E poi vi sono degli scarti improvvisi, come quello “spingo il mio carrello nel vuoto”, un verso, poche parole, che, come a riassumere l’intera poesia, ne spingono l’interpretazione verso una direzione precisa, anche se – anche qui – lasciata a una personalissima libertà interpretativa del lettore. Certo che “spingo il mio carrello nel vuoto” è, a mio avviso, un verso potente, perché da solo innalza tutta la composizione, con quello “spingere nel vuoto”, da una banalità del quotidiano verso uno scenario metafisico o metafisico-esistenziale, con un solo potente colpo di scena, cambiando totalmente il piano interpretativo. Un po’ come la poesia della cosiddetta “linea lombarda”, per certi aspetti, ma solo perché Antonella usa un materiale espressivo simile che però viene trattato in ben altra maniera.

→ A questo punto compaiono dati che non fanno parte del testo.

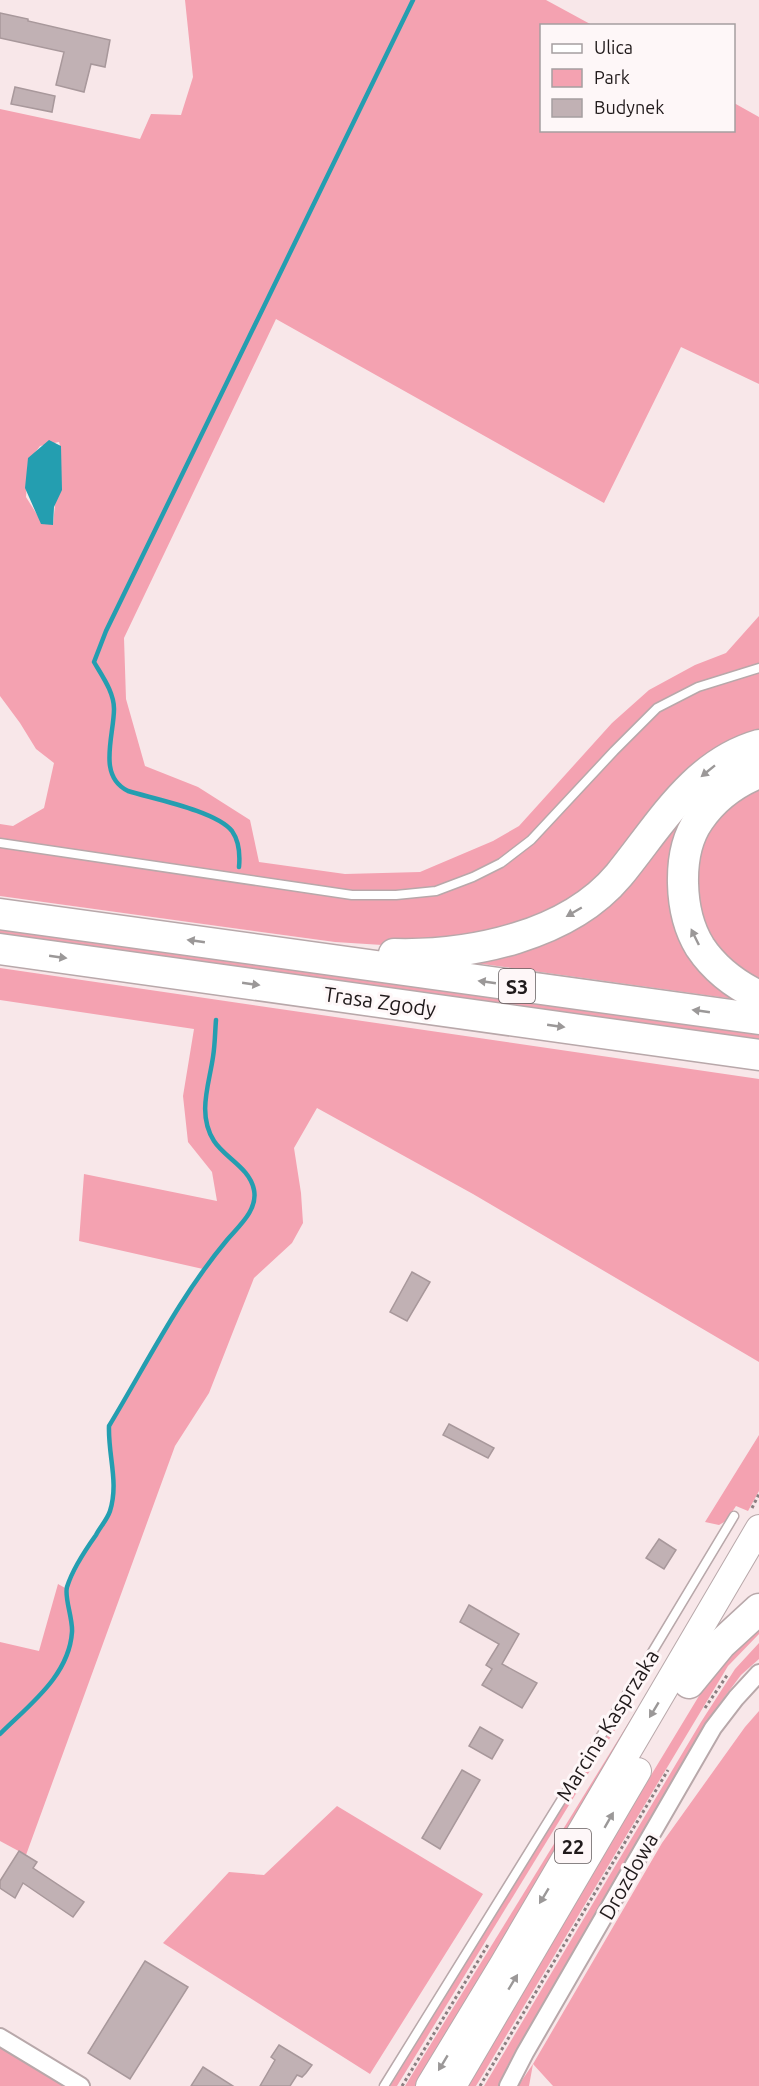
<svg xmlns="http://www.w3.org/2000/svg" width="759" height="2086" viewBox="0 0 759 2086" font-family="Ubuntu,sans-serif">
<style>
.green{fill:#f4a2b1;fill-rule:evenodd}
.water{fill:#249eb0}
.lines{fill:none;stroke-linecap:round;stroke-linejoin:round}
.stream{stroke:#249eb0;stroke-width:4.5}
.building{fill:#c1b1b4;stroke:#a8989b;stroke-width:1.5}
.service-casing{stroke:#b8a8aa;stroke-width:11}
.minor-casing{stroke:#b8a8aa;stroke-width:20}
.primary-casing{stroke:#b8a8aa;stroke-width:28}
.motorway-casing{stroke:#b8a8aa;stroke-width:33}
.path{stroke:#8a7e80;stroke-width:3;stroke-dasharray:3 3;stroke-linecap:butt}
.service{stroke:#fff;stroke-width:8}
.minor{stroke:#fff;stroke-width:16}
.primary{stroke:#fff;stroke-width:26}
.motorway{stroke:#fff;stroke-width:30}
.oneway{fill:#9b9898}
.labels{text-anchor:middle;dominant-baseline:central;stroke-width:6;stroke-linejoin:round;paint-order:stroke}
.shield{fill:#fef7f8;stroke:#635c5d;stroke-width:1.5}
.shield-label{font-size:20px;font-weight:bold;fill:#201a1b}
.street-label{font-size:21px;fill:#201a1b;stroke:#fef7f8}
</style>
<rect width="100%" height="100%" fill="#f8e7e9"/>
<g class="green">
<path d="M185 0H546L592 25 542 26V130H734V103L759 117V384L681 347 604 503 276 319 124 638 126 699 145 766 198 787 250 820 259 862 345 874 420 872 493 841 519 826 612 723 649 690 695 665 726 653 759 616V739L598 878 539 919 414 947 335 942 0 896V824L13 826 44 808 54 763 36 749 20 723 0 696V109L140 139 151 114 181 115 193 77ZM59 442 61 449 53 524H43L26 497 28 462 40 446Z"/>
<path d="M759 785V979L723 960 694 914 690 869 703 835 742 794Z"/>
<path d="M690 800 672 882 741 1000 475 963 550 940Z"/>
<path d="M0 923 759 1029V1044L0 939Z"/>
<path d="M0 968 759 1079V1362L473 1194 317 1108 294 1148 301 1193 303 1223 292 1243 254 1278 209 1393 175 1446 26 1855 0 1841V1642L39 1651 58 1584 67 1589 91 1541 109 1514 115 1487 108 1443 109 1426 203 1269 79 1241 84 1174 217 1201 212 1172 188 1142 183 1096 194 1029 0 1000Z"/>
<path d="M759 1435V1491L748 1511 736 1506 726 1521 719 1525 705 1522Z"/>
<path d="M730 1558 417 2086H405Z"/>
<path d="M759 1622V1634L728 1666 476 2086H463L708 1681Z"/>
<path d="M759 1643V1659L741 1675 720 1703 508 2065 499 2086H484L701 1722 735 1669Z"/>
<path d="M652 1661 651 1671 397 2086H390Z"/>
<path d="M759 1711V2086H553L533 2064 529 2086H518L533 2064 662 1843 745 1727Z"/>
<path d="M337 1806 483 1894 370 2074 163 1943 229 1872 264 1875Z"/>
<path d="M0 2040 71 2086H0Z"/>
</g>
<path class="water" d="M49 440 61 446 62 490 54 507 53 525 41 524 25 488 28 458Z"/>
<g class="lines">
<g class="stream">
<path d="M239 867C240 856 239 841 232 831 216 811 154 799 128 791 97 776 114 736 114 709 114 692 102 676 94 662L106 631 413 0"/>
<path d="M0 1734C29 1705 69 1676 72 1632 73 1619 64 1597 67 1587 72 1571 86 1549 96 1535 100 1527 107 1520 110 1511 119 1482 108 1456 109 1426 147 1363 180 1296 227 1240 239 1226 258 1210 254 1190 250 1168 225 1158 214 1141 197 1114 209 1085 213 1057 215 1045 215 1032 216 1020"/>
</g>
</g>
<g class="building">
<path d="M0 13 28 19V21L110 40 105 67 91 64 84 92 56 85 64 52 0 38Z"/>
<path d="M15 87 55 96 52 112 11 104Z"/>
<path d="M412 1272 430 1282 407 1321 390 1312Z"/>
<path d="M449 1424 494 1448 488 1458 443 1435Z"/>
<path d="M659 1539 676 1550 664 1569 646 1558Z"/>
<path d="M469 1605 519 1634 502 1664 537 1683 522 1708 482 1685 492 1669 486 1665 499 1644 460 1622Z"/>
<path d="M480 1727 503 1740 492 1759 469 1746Z"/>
<path d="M462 1770 480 1780 440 1849 422 1838Z"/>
<path d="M19 1851 37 1862 33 1868 84 1902 73 1917 23 1883 15 1898 0 1888V1881Z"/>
<path d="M145 1961 188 1987 130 2079 88 2053Z"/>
<path d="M279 2045 312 2065 306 2073 302 2077 297 2075 290 2086H260L275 2060 271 2057Z"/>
<path d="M203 2067 233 2086H191Z"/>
</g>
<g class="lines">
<g class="service-casing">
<g id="service">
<path d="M0 843 352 895H396L436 891 473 877 501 863 531 840 614 751 657 708 698 687 759 668"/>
<path d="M384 2086 627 1694 734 1516"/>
</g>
</g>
<g class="minor-casing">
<g id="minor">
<path d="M0 2037 81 2086"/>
<path d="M508 2086 525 2053 713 1728 736 1698 759 1673"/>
</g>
</g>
<g class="primary-casing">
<g id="primary">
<path d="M429 2086 503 1964 759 1528"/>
<path d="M453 2086 638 1771"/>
</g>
</g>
<g class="motorway-casing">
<g id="motorway">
<path d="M759 773C734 783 714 798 699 820 676 853 679 913 700 947 714 968 736 985 759 996"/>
<path d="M0 914 759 1019"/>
<path d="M0 949 759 1055"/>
<path d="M394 954C471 956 568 936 619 875 660 825 693 764 759 745"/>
<path d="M689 1683 721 1644 759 1609"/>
</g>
</g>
<g class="path">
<path d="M752 1508 759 1494"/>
<path d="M705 1708 728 1674"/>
<path d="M402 2086 489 1943"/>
<path d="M480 2086 668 1770"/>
</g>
<use href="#service" class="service"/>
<use href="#minor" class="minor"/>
<use href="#primary" class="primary"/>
<use href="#motorway" class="motorway"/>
</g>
<defs><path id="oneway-solid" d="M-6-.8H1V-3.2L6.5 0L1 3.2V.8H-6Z" transform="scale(1.5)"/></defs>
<g class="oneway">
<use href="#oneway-solid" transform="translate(708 771) rotate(141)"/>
<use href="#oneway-solid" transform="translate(574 912) rotate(150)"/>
<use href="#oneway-solid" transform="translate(695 937) rotate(-116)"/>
<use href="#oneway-solid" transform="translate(196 941) rotate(-172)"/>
<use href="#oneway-solid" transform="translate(58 957) rotate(8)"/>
<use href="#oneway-solid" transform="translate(487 982) rotate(-172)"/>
<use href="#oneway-solid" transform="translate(251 984) rotate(8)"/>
<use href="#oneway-solid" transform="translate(701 1011) rotate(-172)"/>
<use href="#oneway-solid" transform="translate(556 1026) rotate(8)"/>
<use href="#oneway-solid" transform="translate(654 1710) rotate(121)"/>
<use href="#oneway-solid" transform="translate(609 1820) rotate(-60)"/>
<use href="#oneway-solid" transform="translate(544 1896) rotate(121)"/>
<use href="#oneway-solid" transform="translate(513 1982) rotate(-59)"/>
<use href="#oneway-solid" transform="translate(443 2063) rotate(121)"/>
</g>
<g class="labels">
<g class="shield">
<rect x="499" y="969" width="36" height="34" rx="4.5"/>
<rect x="555" y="1829" width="36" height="34" rx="4.5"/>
</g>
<g class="shield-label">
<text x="517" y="986">S3</text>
<text x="573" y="1846">22</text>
</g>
<g class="street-label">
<text transform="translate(380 1001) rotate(8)">Trasa Zgody</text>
<text transform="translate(607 1725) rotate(-58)">Marcina Kasprzaka</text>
<text transform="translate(628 1876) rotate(-60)">Drozdowa</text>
</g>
</g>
<rect x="540" y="24" width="195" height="108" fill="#fef7f8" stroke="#a59fa0" stroke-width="1.5"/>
<rect x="552" y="44" width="30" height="9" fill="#ffffff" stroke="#a59fa0" stroke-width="1.5"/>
<text x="594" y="54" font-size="18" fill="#201a1b">Ulica</text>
<rect x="552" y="69" width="30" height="18" fill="#f4a2b1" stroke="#a59fa0" stroke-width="1.5"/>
<text x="594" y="84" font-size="18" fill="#201a1b">Park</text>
<rect x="552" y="99" width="30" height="18" fill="#c1b1b4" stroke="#a59fa0" stroke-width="1.5"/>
<text x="594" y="114" font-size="18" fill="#201a1b">Budynek</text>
</svg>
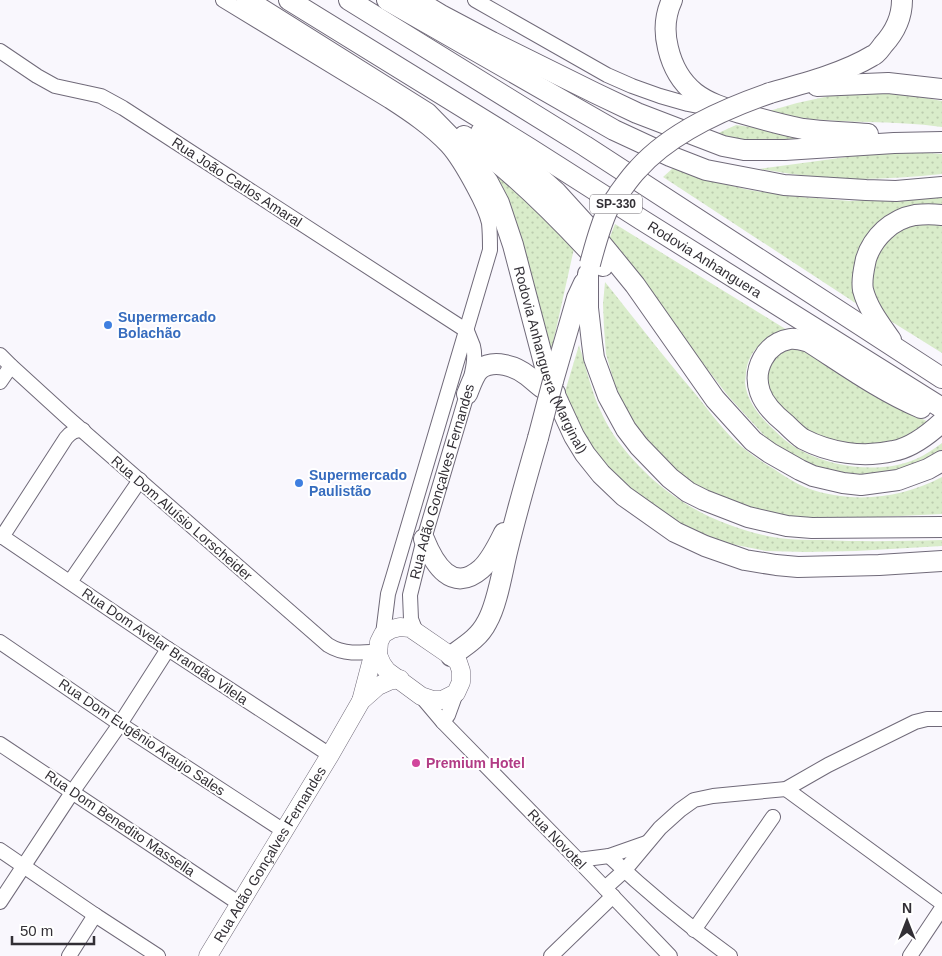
<svg xmlns="http://www.w3.org/2000/svg" width="942" height="956" viewBox="0 0 942 956" font-family="Arial,sans-serif">
	<style>
		.grass { fill: url(#grass-dots) }
		.lines { fill: none; stroke-linecap: round; stroke-linejoin: round }
		.minor-casing { stroke: #706a79; stroke-width: 16 }
		.major-casing { stroke: #706a79; stroke-width: 19 }
		.highway-casing { stroke: #706a79; stroke-width: 22 }
		.minor { stroke: #fff; stroke-width: 14 }
		.major { stroke: #fff; stroke-width: 18 }
		.highway { stroke: #fff; stroke-width: 20 }
		.highway-bridge-casing { stroke: #706a79; stroke-width: 22; stroke-linecap: butt }
		.highway-bridge { stroke: #fff; stroke-width: 20 }
		.shop-dot { fill: #3f7fe0; stroke: #fff; stroke-width: 2 }
		.hotel-dot { fill: #d1479c; stroke: #fff; stroke-width: 2 }
		.labels { text-anchor: middle; dominant-baseline: central; stroke-width: 4; stroke-linejoin: round; paint-order: stroke }
		.shield { fill: #fff; stroke: #706d72; stroke-width: 1 }
		.shield-label { font-size: 12px; font-weight: bold; fill: #322f35 }
		.street-label { font-size: 14px; fill: #322f35; stroke: #fff }
		.shop-label { font-size: 14px; font-weight: bold; fill: #366cbe; stroke: #fff; text-anchor: start }
		.hotel-label { font-size: 14px; font-weight: bold; fill: #b23c85; stroke: #fff; text-anchor: start }
	</style>
	<defs>
		<pattern id="grass-dots" width="8" height="8" patternUnits="userSpaceOnUse" patternTransform="scale(1.25)"><rect width="8" height="8" fill="#d9ecca"/><path d="M2 2h.1M6 6h.1" fill="none" stroke="#bbcbae" stroke-width="1.8" stroke-linecap="round"/></pattern>
	</defs>
	<rect width="100%" height="100%" fill="#f9f7fd"/>
	<!-- grass -->
	<path class="grass" d="M871 93 904 94 942 101V127C893 120 844 124 795 117 786 116 777 113 769 111L797 103 834 95Z
		M736 125 818 137 754 143 714 135Z
		M912 152 942 154V174C901 178 859 181 817 177 798 175 779 172 759 169L862 155Z
		M673 168 709 180 749 190 791 196 850 201 942 195V208L892 215 860 306 663 177Z
		M497 176 575 244 551 352Z
		M942 221V353L889 320 876 300 870 283 877 249 902 227Z
		M615 224 792 333C785 336 766 341 760 345 752 351 747 362 746 372 746 375 745 380 745 383 747 401 759 416 772 428 781 437 790 445 802 451 834 468 883 474 916 459 925 455 934 449 942 443V456L873 478 826 473 772 444 729 397 608 242Z
		M605 282C634 318 662 355 693 391 706 407 719 425 734 440 746 451 760 461 774 469 784 476 795 483 807 488 852 504 900 499 942 477V514L879 517 832 521 789 518 723 500 694 484 667 462 647 443 630 417 621 399 614 382 606 354 604 328 603 304Z
		M579 345C586 367 592 394 602 414 611 434 624 450 639 466 674 503 718 525 767 536 785 540 806 540 824 540 863 542 903 541 942 540V546L856 551 806 552 766 551 726 543 698 532 674 520 631 489 599 457 577 426 564 395Z
		M791 348 807 352 865 388 930 423 912 436 870 447 827 441 791 422 767 388 766 371 776 354Z"/>
	<g class="lines">
		<defs>
			<g id="minor">
				<path d="M223 0 389 101C409 114 430 128 447 146 458 158 466 173 474 188 480 199 486 210 489 223 490 232 490 241 490 250L394 574 388 594 383 634"/>
				<path d="M475 0 607 75 632 86 660 96 688 104 713 109"/>
				<path d="M0 51 37 76 55 86 101 96 123 108 467 331"/>
				<path d="M0 355 11 366 68 418 328 645C344 655 360 653 378 651"/>
				<path d="M0 382 11 366"/>
				<path d="M0 535 168 649 330 755"/>
				<path d="M2 537 66 438C71 432 75 430 83 430"/>
				<path d="M70 582 140 480"/>
				<path id="s1" d="M416 632 411 619 410 595 424 539 467 394C470 379 477 361 473 346 471 341 469 336 467 331"/>
				<path d="M0 642 120 724 284 831"/>
				<path d="M421 696 443 722 578 860 670 956"/>
				<path d="M443 722 448 715 456 693"/>
				<path d="M0 744 240 904"/>
				<path d="M786 789 942 903"/>
				<path d="M0 850 95 915 158 956"/>
				<path d="M609 856C647 892 687 925 730 956"/>
				<path d="M578 860 609 856 646 843"/>
				<path d="M605 888 624 871 660 828 680 810 694 800 713 796 786 789 828 765 915 722 927 719H942"/>
				<path d="M0 902 73 791 120 724 168 649"/>
				<path d="M694 930 773 817"/>
				<path d="M69 956 95 915"/>
				<path d="M551 956 613 896"/>
				<path d="M910 956 942 908"/>
			</g>
			<g id="major">
				<path d="M400 627 410 628 416 632 451 656 458 662 461 671V682L456 693 442 700H433L421 696 387 671 382 664 378 655 379 642 383 634 392 629Z"/>
				<path d="M361 701 371 663 378 655"/>
				<path id="s2" d="M208 956 330 755 361 701 378 686 389 681 400 679"/>
			</g>
			<g id="highway">
				<path id="s3" d="M247 0 427 113 469 156 488 182 499 203 513 245 549 382 574 436 585 454 601 474 624 496 675 532 705 546 745 560 776 565 798 567 879 565 942 561"/>
				<path id="s4" d="M289 0 529 148 642 220 942 408"/>
				<path d="M349 0 585 146 942 378"/>
				<path d="M387 0 614 130 670 156 706 170 784 185 866 190 896 191 942 187"/>
				<path d="M416 0 441 15 492 42 595 93 637 113 723 146 744 150H785L894 143 942 142"/>
				<path d="M672 0C665 15 664 32 668 48 672 65 681 82 695 93 708 103 724 108 740 113 761 119 782 125 803 129 824 132 847 132 868 134"/>
				<path d="M817 86 888 83 942 89"/>
				<path d="M770 93C802 84 844 73 872 56 877 54 880 49 883 45 895 32 902 18 902 0"/>
				<path d="M481 132 528 167 556 192 586 225 635 285 715 399 753 441 770 453 800 470 813 476 843 483 861 485 898 480 928 469 942 461"/>
				<path d="M464 136C477 147 491 157 504 168 539 198 572 232 603 266"/>
				<path d="M588 274V308L592 343 594 358 608 396 626 429 639 446 670 478 688 492 704 500 748 517 787 526 812 528 942 527"/>
				<path d="M891 340C880 324 868 309 863 290 861 280 864 269 866 259 873 237 892 219 915 215 924 214 933 214 942 215"/>
				<path d="M553 381 577 298 584 283"/>
				<path d="M467 394C470 387 474 374 480 369 494 359 516 366 528 376 537 383 543 391 555 393"/>
				<path d="M921 408C881 391 845 365 809 342 802 340 796 338 790 339 766 343 752 369 760 392 764 404 776 416 786 424 791 429 797 435 803 439 830 453 863 458 893 451 911 448 929 434 942 422"/>
				<path d="M424 539C434 564 452 594 481 569 491 560 498 545 504 533"/>
				<path d="M451 656C465 646 479 638 487 622 497 605 502 573 507 552 516 514 527 476 538 438"/>
			</g>
		</defs>
		<!-- minor casing -->
		<use href="#minor" class="minor-casing"/>
		<!-- major casing -->
		<use href="#major" class="major-casing"/>
		<!-- highway casing -->
		<use href="#highway" class="highway-casing"/>
		<!-- minor -->
		<use href="#minor" class="minor"/>
		<!-- major -->
		<use href="#major" class="major"/>
		<!-- highway -->
		<use href="#highway" class="highway"/>
		<defs>
			<path id="highway-bridge" d="M590 264C595 246 600 226 608 209 611 204 616 199 619 193 625 185 631 176 638 169 671 132 724 109 770 93
				M538 438 553 381"/>
		</defs>
		<!-- highway-bridge casing -->
		<use href="#highway-bridge" class="highway-bridge-casing"/>
		<!-- highway-bridge -->
		<use href="#highway-bridge" class="highway-bridge"/>
	</g>
	<!-- markers -->
	<g class="shop-dot">
		<circle cx="108" cy="325" r="5"/>
		<circle cx="299" cy="483" r="5"/>
	</g>
	<circle class="hotel-dot" cx="416" cy="763" r="5"/>
	<g class="labels">
		<!-- shield labels -->
		<rect class="shield" x="590" y="194.5" width="52" height="19" rx="4"/>
		<g class="shield-label">
			<text x="616" y="204">SP-330</text>
		</g>
		<!-- street labels -->
		<g class="street-label">
			<text transform="translate(237 182) rotate(33)">Rua João Carlos Amaral</text>
			<text stroke="none"><textPath href="#s4" startOffset="490">Rodovia Anhanguera</textPath></text>
			<text stroke="none"><textPath href="#s3" startOffset="494">Rodovia Anhanguera (Marginal)</textPath></text>
			<text stroke="none"><textPath href="#s1" startOffset="156">Rua Adão Gonçalves Fernandes</textPath></text>
			<text transform="translate(182 518) rotate(41)">Rua Dom Aluísio Lorscheider</text>
			<text transform="translate(165 646) rotate(34)">Rua Dom Avelar Brandão Vilela</text>
			<text transform="translate(142 737) rotate(34)">Rua Dom Eugênio Araujo Sales</text>
			<text transform="translate(120 823) rotate(34)">Rua Dom Benedito Massella</text>
			<text transform="translate(557 839) rotate(46)">Rua Novotel</text>
			<text stroke="none"><textPath href="#s2" startOffset="119">Rua Adão Gonçalves Fernandes</textPath></text>
		</g>
		<!-- shop labels -->
		<g class="shop-label">
			<text x="118" y="317">Supermercado<tspan x="118" dy="16">Bolachão</tspan></text>
			<text x="309" y="475">Supermercado<tspan x="309" dy="16">Paulistão</tspan></text>
		</g>
		<!-- hotel labels -->
		<g class="hotel-label">
			<text x="426" y="763">Premium Hotel</text>
		</g>
	</g>
	<!-- north arrow -->
	<g transform="translate(907 921)" stroke="#ffffff" stroke-width="4" paint-order="stroke">
	<path d="M0-4L9 19L0 12L-9 19Z" fill="#322f35"/>
	<text y="-8" font-size="14" font-weight="bold" text-anchor="middle" fill="#322f35">N</text>
	</g>
	<!-- scale -->
	<path d="M12 936v8h82v-8" fill="none" stroke="#322f35" stroke-width="2.5"/>
	<text x="20" y="936" font-size="15" fill="#322f35" stroke="#ffffff" stroke-width="4" paint-order="stroke">50 m</text>
</svg>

http://www.poiein.it/autori/P_Q/pizzo3.htm
“Finchè esiste l’espressione con qualunque mezzo- sangue e inchiostro-non esiste una infelicità completa” Scipio Slataper
Parole che ho nel cuore
Nel profondo di me stessa
Parole che nascono
Da esauditi petali
Parole distanti
Dalla parola viva
Senza nodi
Senza vincoli
Senza condizioni
Parole che ho nel cuore
Dove la calma
Ha fatto nido
E i traslati del vento
Sono chiari
Ma le parole
Non sempre affiorano
Ed io aspetto
Ascolto
In tante notti illuni
Ma dove ci conduce
Questo cielo
Muoiono i giorni
E le ore corrono
Sul cuore
Coi lenti colori della vita
A bisbigliare
Che niente più le avviva
Non è l’eden
Quello che si vive
Esule si sente
Chiunque crede
E gli inverni
Gli inverni
Crepuscoli infiniti
Le attese
Le attese di Penelope
son morte
E quel viola
Quel viola
Che non lascia mai
Ma poi
Non so come
E quando
Mi toccano le parole
Son germogli
A dischiudere
Quei suoni
E’ la luce a sbiadire
Gli ultimi pensieri
La cetra di Orfeo
A sfaldare
Di enigmi
Ragnatele
Nulla-dirai-
Mutano le parole
Ma decifrarne il senso
Annulla ciò che è stato
E i colori dell’esistenza
Le parole
Hanno ereditato
Maria Allo
“Ma decifrarne il senso
Annulla ciò che è stato
E i colori dell’esistenza
Le parole
Hanno ereditato”
La chiusa racchiude il senso e la consapevolezza della responsabilità
della scrittura.
Stupende le immagini e le metafore utilizzate dall’autrice.